For those looking to embark on a career in statistical programming, working with contract research organizations or biometrics service providers can also provide exposure to diverse projects and therapeutic areas. Embrace lifelong learning and adapt to stay ahead in this exciting, critical industry.

Partner with an expert in technology for the clinical landscape

Ready to future-proof your clinical programming career or build a team for the new era? At Vita Global Sciences (VGS), a Kelly® company, we’re subject matter experts who understand both the technology and the clinical landscape.

Whether you’re a client seeking elite talent or a professional ready to upskill and make your mark, we have tailored solutions, career connections, and opportunities to propel you forward.

Contact VGS today to lead your evolution of statistical programming in clinical research.


FAQs about statistical programming in clinical research:

Q: What programming languages are most in demand for clinical statistical roles?

A: SAS remains dominant for regulatory submissions, but R and Python are increasingly required for modeling, analytics, and ML in clinical research.

Q: Do I need a degree in statistics to work in statistical programming?
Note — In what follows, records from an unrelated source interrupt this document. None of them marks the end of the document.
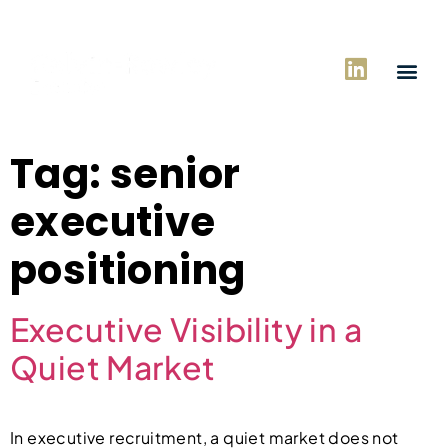
Tag:
senior
executive
positioning
Executive Visibility in a
Quiet Market
In executive recruitment, a quiet market does not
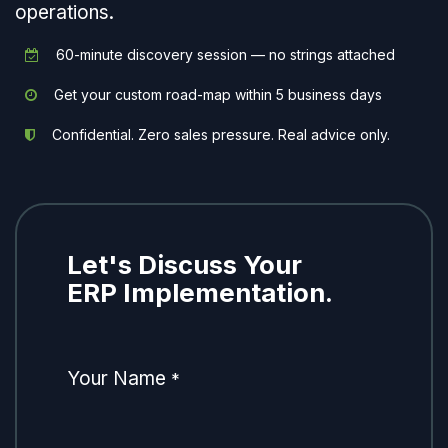
operations.
60-minute discovery session — no strings attached
Get your custom road-map within 5 business days
Confidential. Zero sales pressure. Real advice only.
Let's Discuss Your
ERP Implementation.
Your Name
*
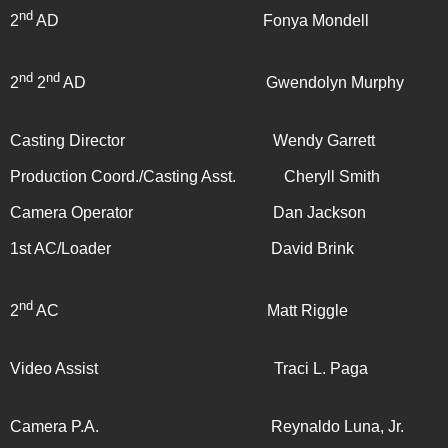
nd
2
AD Fonya Mondell
nd
nd
2
2
AD Gwendolyn Murphy
Casting Director Wendy Garrett
Production Coord./Casting Asst. Cheryll Smith
Camera Operator Dan Jackson
1st AC/Loader David Brink
nd
2
AC Matt Riggle
Video Assist Traci L. Paga
Camera P.A. Reynaldo Luna, Jr.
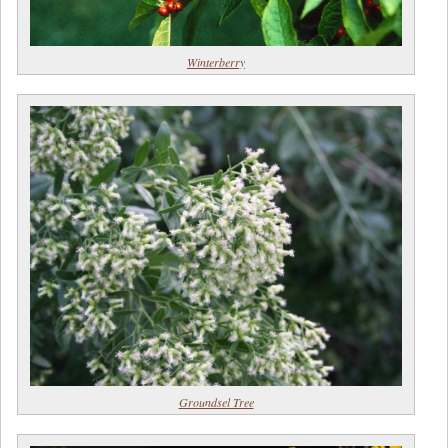
Winterberry
Groundsel Tree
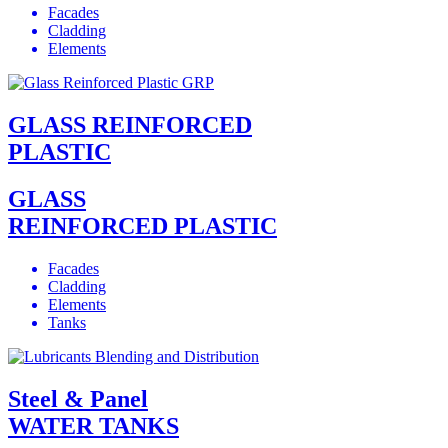
Facades
Cladding
Elements
GLASS REINFORCED
PLASTIC
GLASS
REINFORCED PLASTIC
Facades
Cladding
Elements
Tanks
Steel & Panel
WATER TANKS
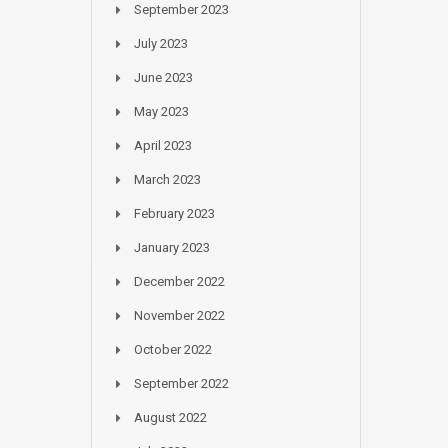
September 2023
July 2023
June 2023
May 2023
April 2023
March 2023
February 2023
January 2023
December 2022
November 2022
October 2022
September 2022
August 2022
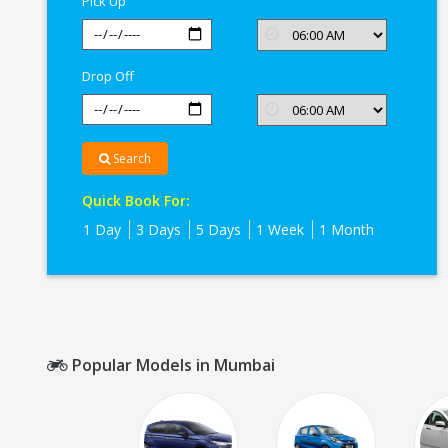
Pick Up
Drop Off
Search
Quick Book For:
1 Day
3 Days
5 Days
1 Week
1 Month
Popular Models in Mumbai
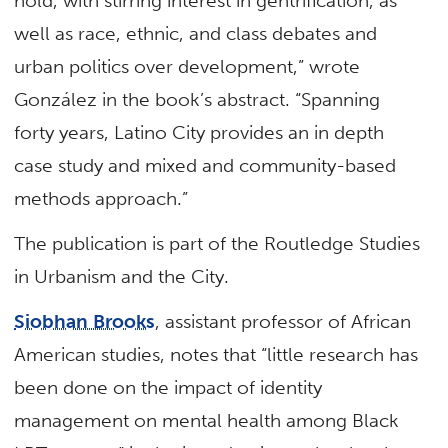
hold, with stirring interest in gentrification, as
well as race, ethnic, and class debates and
urban politics over development,” wrote
González in the book’s abstract. “Spanning
forty years, Latino City provides an in depth
case study and mixed and community-based
methods approach.”
The publication is part of the Routledge Studies
in Urbanism and the City.
Siobhan Brooks
, assistant professor of African
American studies, notes that “little research has
been done on the impact of identity
management on mental health among Black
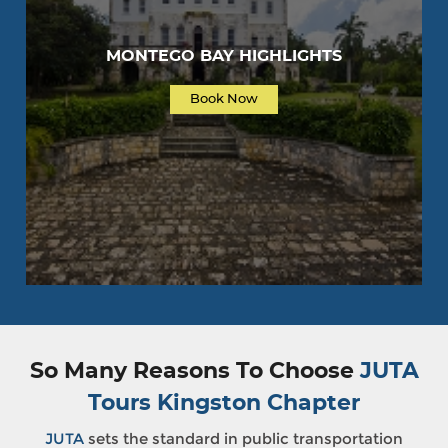
MONTEGO BAY HIGHLIGHTS
Book Now
So Many Reasons To Choose
JUTA
Tours Kingston Chapter
JUTA
sets the standard in public transportation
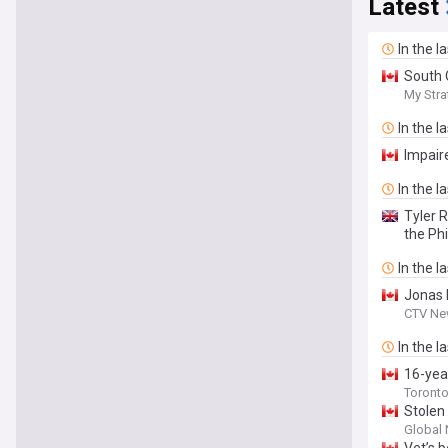
Latest
In the l
South 
My Str
In the l
Impair
In the l
Tyler 
the Phi
In the l
Jonas 
CTV Ne
In the l
16-yea
Toronto
Stolen
Global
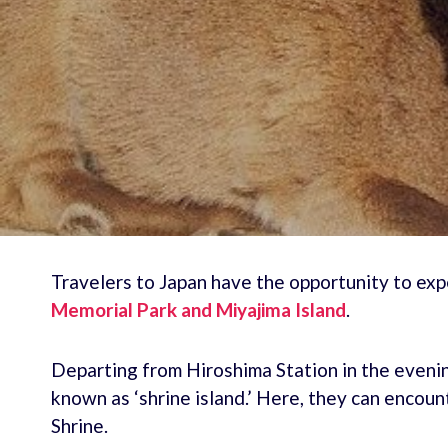
Travelers to Japan have the opportunity to exp
Memorial Park and Miyajima Island
.
Departing from Hiroshima Station in the evening
known as ‘shrine island.’ Here, they can encou
Shrine.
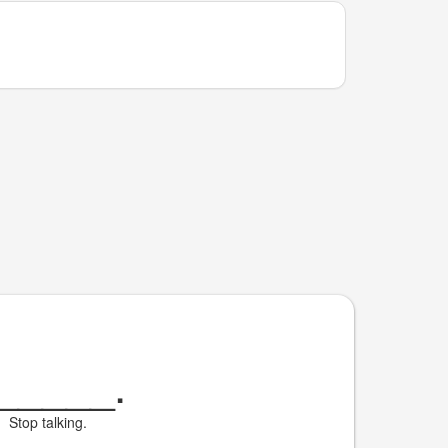
_____
.
Stop talking.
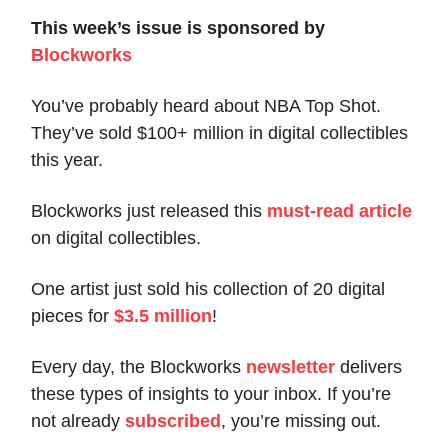
This week’s issue is sponsored by
Blockworks
You’ve probably heard about NBA Top Shot.
They’ve sold $100+ million in digital collectibles
this year.
Blockworks just released this
must-read article
on digital collectibles.
One artist just sold his collection of 20 digital
pieces for
$3.5 million
!
Every day, the Blockworks
newsletter
delivers
these types of insights to your inbox. If you’re
not already
subscribed
, you’re missing out.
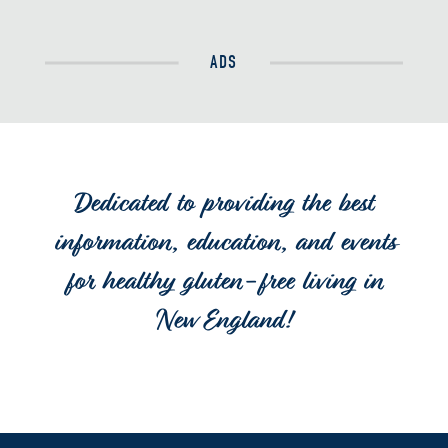
ADS
Dedicated to providing the best
information, education, and events
for healthy gluten-free living in
New England!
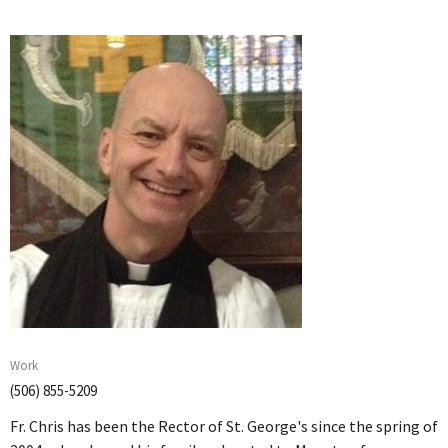
Work
(506) 855-5209
Fr. Chris has been the Rector of St. George's since the spring of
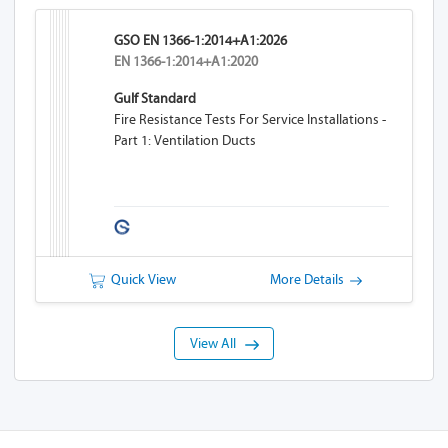
GSO EN 1366-1:2014+A1:2026
EN 1366-1:2014+A1:2020
Gulf Standard
Fire Resistance Tests For Service Installations -
Part 1: Ventilation Ducts
Quick View
More Details
View All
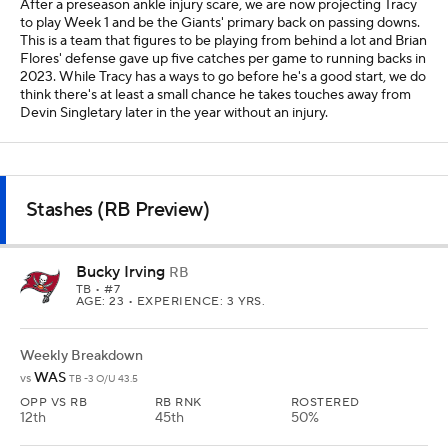
After a preseason ankle injury scare, we are now projecting Tracy
to play Week 1 and be the Giants' primary back on passing downs.
This is a team that figures to be playing from behind a lot and Brian
Flores' defense gave up five catches per game to running backs in
2023. While Tracy has a ways to go before he's a good start, we do
think there's at least a small chance he takes touches away from
Devin Singletary later in the year without an injury.
Stashes (RB Preview)
Bucky Irving
RB
TB
• #7
AGE: 23 • EXPERIENCE: 3 YRS.
Weekly Breakdown
WAS
vs
TB -3 O/U 43.5
OPP VS RB
RB RNK
ROSTERED
12th
45th
50%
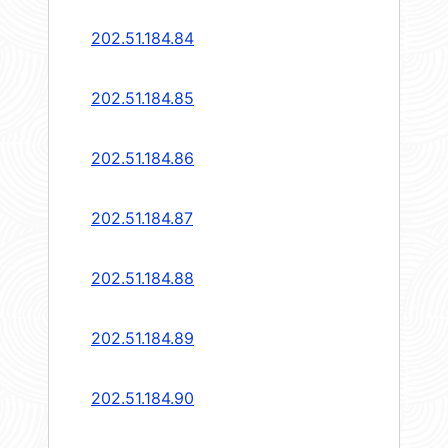
202.51.184.84
202.51.184.85
202.51.184.86
202.51.184.87
202.51.184.88
202.51.184.89
202.51.184.90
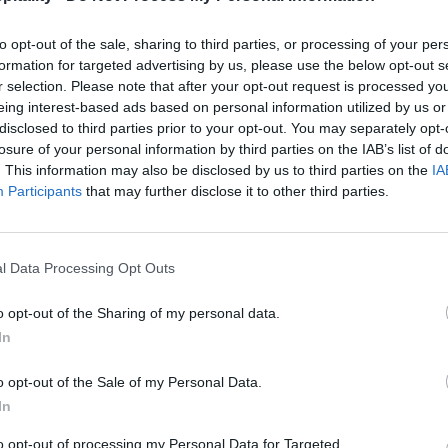
to opt-out of the sale, sharing to third parties, or processing of your per
formation for targeted advertising by us, please use the below opt-out s
r selection. Please note that after your opt-out request is processed y
eing interest-based ads based on personal information utilized by us or
disclosed to third parties prior to your opt-out. You may separately opt-
losure of your personal information by third parties on the IAB’s list of
. This information may also be disclosed by us to third parties on the
IA
Participants
that may further disclose it to other third parties.
l Data Processing Opt Outs
o opt-out of the Sharing of my personal data.
In
o opt-out of the Sale of my Personal Data.
In
to opt-out of processing my Personal Data for Targeted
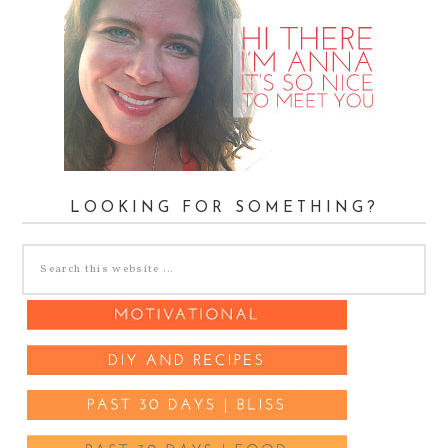
LOOKING FOR SOMETHING?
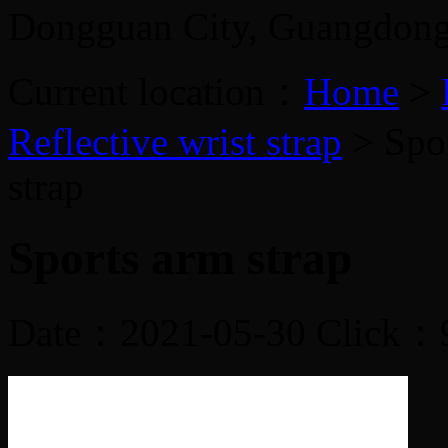
Dongguan City, Guangdon
Current location：
Home
>
Reflective wrist strap
> Spor
strap
Sports arm strap
Date：2021-05-30 Click：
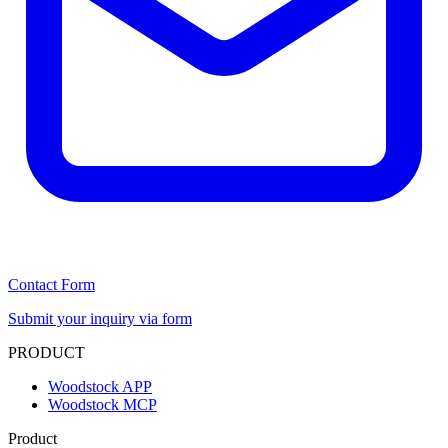
Contact Form
Submit your inquiry via form
PRODUCT
Woodstock APP
Woodstock MCP
Product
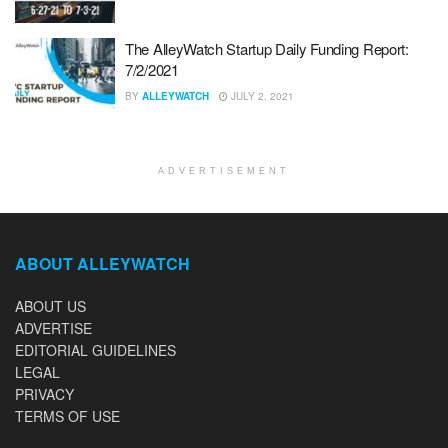
The AlleyWatch Startup Daily Funding Report:
7/2/2021
BY
ALLEYWATCH
JULY 2, 2021
ADVERTISEMENT
ABOUT ALLEYWATCH
ABOUT US
ADVERTISE
EDITORIAL GUIDELINES
LEGAL
PRIVACY
TERMS OF USE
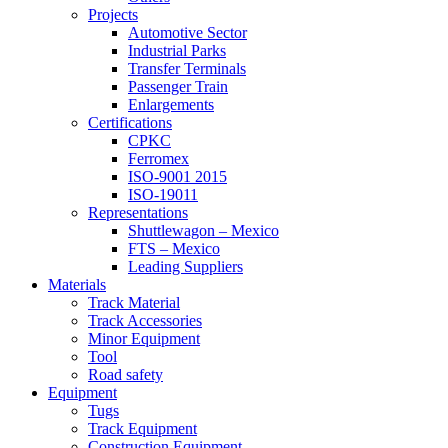
Projects
Automotive Sector
Industrial Parks
Transfer Terminals
Passenger Train
Enlargements
Certifications
CPKC
Ferromex
ISO-9001 2015
ISO-19011
Representations
Shuttlewagon – Mexico
FTS – Mexico
Leading Suppliers
Materials
Track Material
Track Accessories
Minor Equipment
Tool
Road safety
Equipment
Tugs
Track Equipment
Construction Equipment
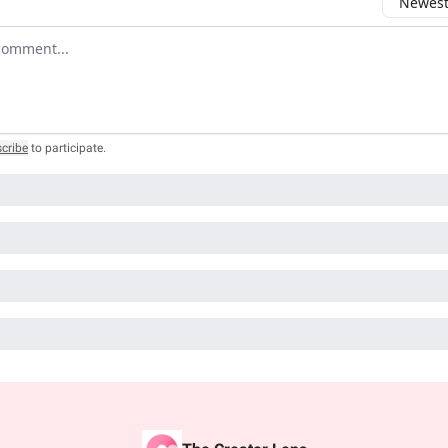
Newest 
r comment
cribe
to participate
.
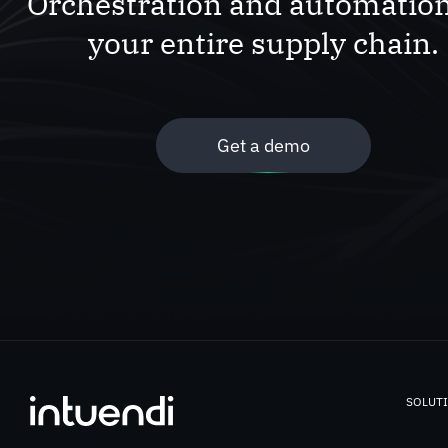
Orchestration and automation
your entire supply chain.
Get a demo
SOLUT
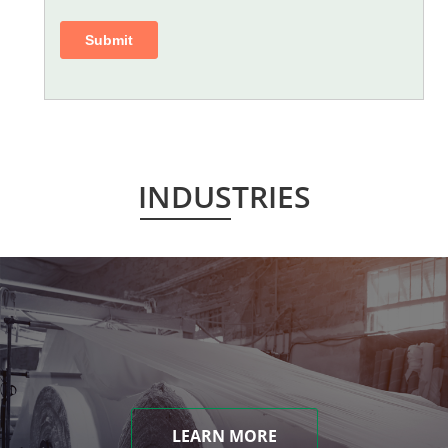
INDUSTRIES
LEARN MORE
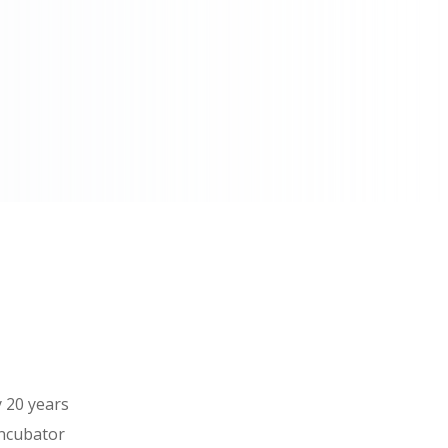
 20 years
incubator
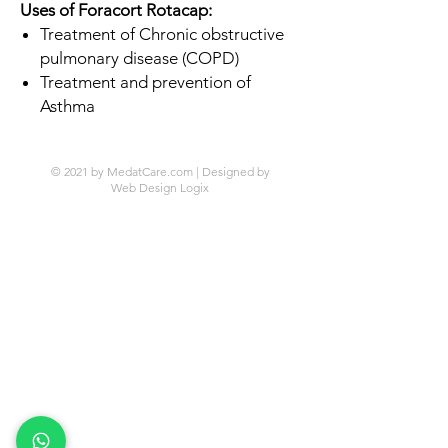
Uses of Foracort Rotacap:
Treatment of Chronic obstructive
pulmonary disease (COPD)
Treatment and prevention of
Asthma
© 2021 by MedatCare.com | Designed by
Web Design Logix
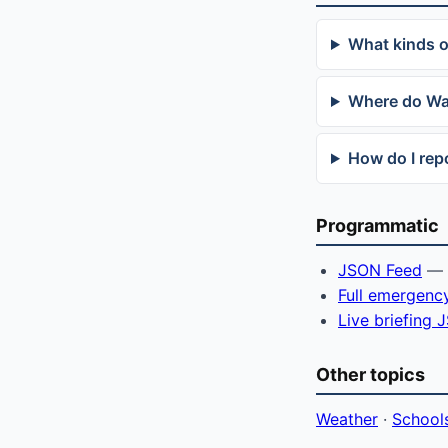
What kinds 
Where do Wa
How do I re
Programmatic
JSON Feed
— f
Full emergenc
Live briefing
Other topics
Weather
·
School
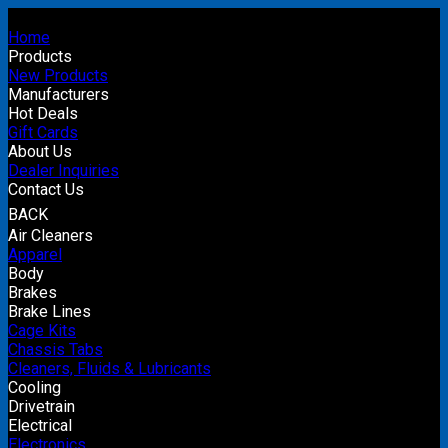
Home
Products
New Products
Manufacturers
Hot Deals
Gift Cards
About Us
Dealer Inquiries
Contact Us
BACK
Air Cleaners
Apparel
Body
Brakes
Brake Lines
Cage Kits
Chassis Tabs
Cleaners, Fluids & Lubricants
Cooling
Drivetrain
Electrical
Electronics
A: No. Analytical thinking, coding proficiency, and understanding of clinical processes are more important than field-specific degrees.

Q: How can I stand out to hiring managers in clinical programming?

A: Build strong fundamentals in SAS, R, Python, CDISC standards, and TLF programming; gain practical project experience; and earn professional certifications.

Q: Is AI taking over clinical statistical programming jobs?

A: AI and ML are expanding the scope and enhancing tasks, but human oversight and strategic thinking remain essential.